*What you need to do*
Only the lines from the one containing "- System Administration" through the end of the listing below are to be reproduced, exactly as they stand.

/---

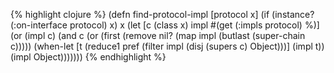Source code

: {% highlight clojure %}
(defn find-protocol-impl [protocol x]
  (if (instance? (:on-interface protocol) x)
    x
    (let [c (class x)
          impl #(get (:impls protocol) %)]
      (or (impl c)
          (and c (or (first (remove nil? (map impl (butlast (super-chain c)))))
                     (when-let [t (reduce1 pref (filter impl (disj (supers c) Object)))]
                       (impl t))
                     (impl Object)))))))
{% endhighlight %}
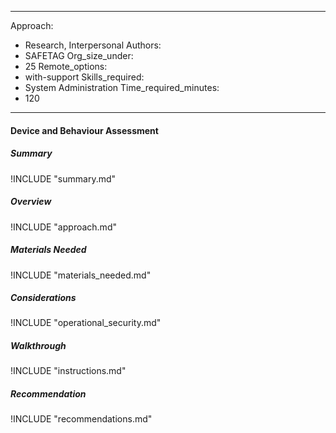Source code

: 
---
Approach:
- Research, Interpersonal
Authors:
- SAFETAG
Org_size_under:
- 25
Remote_options:
- with-support
Skills_required:
- System Administration
Time_required_minutes:
- 120

---

#### Device and Behaviour Assessment

##### Summary
!INCLUDE "summary.md"

##### Overview
!INCLUDE "approach.md"

##### Materials Needed
!INCLUDE "materials_needed.md"

##### Considerations
!INCLUDE "operational_security.md"

##### Walkthrough
!INCLUDE "instructions.md"

##### Recommendation
!INCLUDE "recommendations.md"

\---

*Written response*
- System Administration
Time_required_minutes:
- 120

---

#### Device and Behaviour Assessment

##### Summary
!INCLUDE "summary.md"

##### Overview
!INCLUDE "approach.md"

##### Materials Needed
!INCLUDE "materials_needed.md"

##### Considerations
!INCLUDE "operational_security.md"

##### Walkthrough
!INCLUDE "instructions.md"

##### Recommendation
!INCLUDE "recommendations.md"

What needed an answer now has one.